Give the text read from every one of the records below as a Markdown table with the columns "Row" and "Text", one numbered row per line. Skip any blank lines and leave the pictures out.

#####

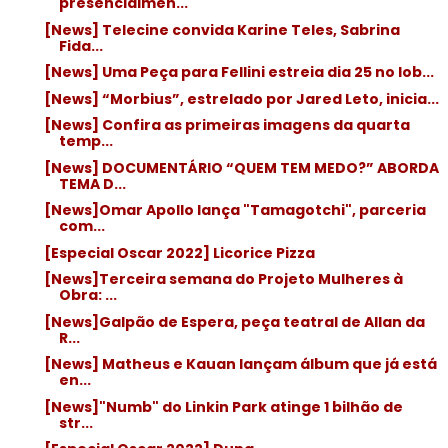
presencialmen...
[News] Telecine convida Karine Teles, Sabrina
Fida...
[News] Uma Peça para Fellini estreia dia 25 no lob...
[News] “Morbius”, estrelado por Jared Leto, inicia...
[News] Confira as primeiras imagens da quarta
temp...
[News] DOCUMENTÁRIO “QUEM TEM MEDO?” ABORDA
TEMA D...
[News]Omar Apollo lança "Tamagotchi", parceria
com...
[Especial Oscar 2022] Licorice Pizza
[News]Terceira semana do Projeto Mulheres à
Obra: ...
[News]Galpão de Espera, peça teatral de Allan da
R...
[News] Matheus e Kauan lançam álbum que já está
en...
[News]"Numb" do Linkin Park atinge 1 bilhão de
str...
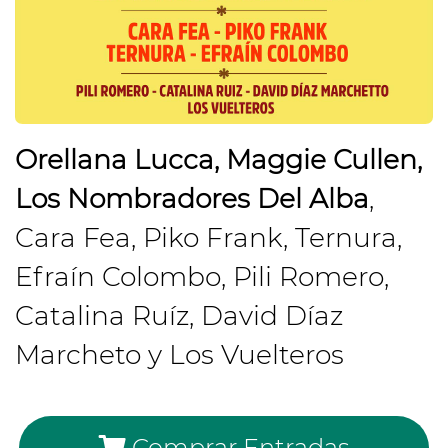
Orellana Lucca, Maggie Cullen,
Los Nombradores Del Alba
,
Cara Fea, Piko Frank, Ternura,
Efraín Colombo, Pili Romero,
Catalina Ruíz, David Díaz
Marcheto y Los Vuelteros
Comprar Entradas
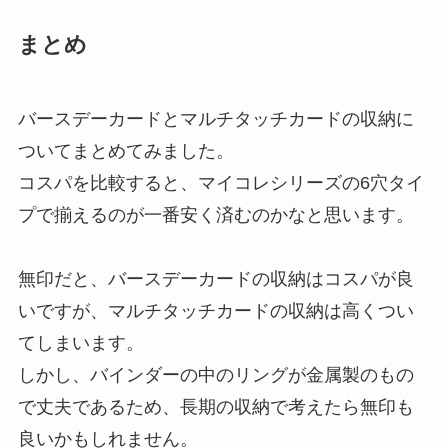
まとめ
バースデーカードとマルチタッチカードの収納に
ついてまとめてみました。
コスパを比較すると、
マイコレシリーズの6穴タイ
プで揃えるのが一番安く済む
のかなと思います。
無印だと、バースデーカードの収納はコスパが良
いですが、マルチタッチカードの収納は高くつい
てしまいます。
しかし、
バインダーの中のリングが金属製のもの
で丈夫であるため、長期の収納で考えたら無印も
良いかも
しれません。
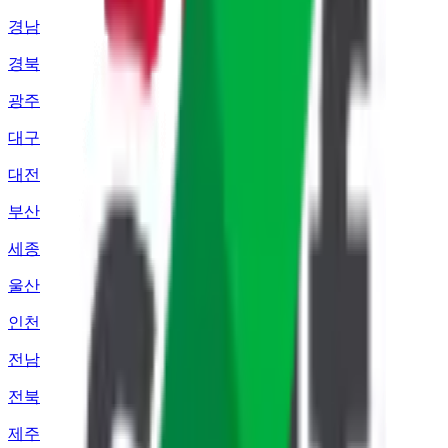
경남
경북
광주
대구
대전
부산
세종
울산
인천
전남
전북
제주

#####

[FINISHED EXERCISE]
| Row | Text |
|---|---|
| 1 | presencialmen... |
| 2 | [News] Telecine convida Karine Teles, Sabrina |
| 3 | Fida... |
| 4 | [News] Uma Peça para Fellini estreia dia 25 no lob... |
| 5 | [News] “Morbius”, estrelado por Jared Leto, inicia... |
| 6 | [News] Confira as primeiras imagens da quarta |
| 7 | temp... |
| 8 | [News] DOCUMENTÁRIO “QUEM TEM MEDO?” ABORDA |
| 9 | TEMA D... |
| 10 | [News]Omar Apollo lança "Tamagotchi", parceria |
| 11 | com... |
| 12 | [Especial Oscar 2022] Licorice Pizza |
| 13 | [News]Terceira semana do Projeto Mulheres à |
| 14 | Obra: ... |
| 15 | [News]Galpão de Espera, peça teatral de Allan da |
| 16 | R... |
| 17 | [News] Matheus e Kauan lançam álbum que já está |
| 18 | en... |
| 19 | [News]"Numb" do Linkin Park atinge 1 bilhão de |
| 20 | str... |
| 21 | Orellana Lucca, Maggie Cullen, |
| 22 | Los Nombradores Del Alba |
| 23 | , |
| 24 | Cara Fea, Piko Frank, Ternura, |
| 25 | Efraín Colombo, Pili Romero, |
| 26 | Catalina Ruíz, David Díaz |
| 27 | Marcheto y Los Vuelteros |
| 28 | Comprar Entradas |
| 29 | まとめ |
| 30 | バースデーカードとマルチタッチカードの収納に |
| 31 | ついてまとめてみました。 |
| 32 | コスパを比較すると、 |
| 33 | マイコレシリーズの6穴タイ |
| 34 | プで揃えるのが一番安く済む |
| 35 | のかなと思います。 |
| 36 | 無印だと、バースデーカードの収納はコスパが良 |
| 37 | いですが、マルチタッチカードの収納は高くつい |
| 38 | てしまいます。 |
| 39 | しかし、 |
| 40 | バインダーの中のリングが金属製のもの |
| 41 | で丈夫であるため、長期の収納で考えたら無印も |
| 42 | 良いかも |
| 43 | しれません。 |
| 44 | 경남 |
| 45 | 경북 |
| 46 | 광주 |
| 47 | 대구 |
| 48 | 대전 |
| 49 | 부산 |
| 50 | 세종 |
| 51 | 울산 |
| 52 | 인천 |
| 53 | 전남 |
| 54 | 전북 |
| 55 | 제주 |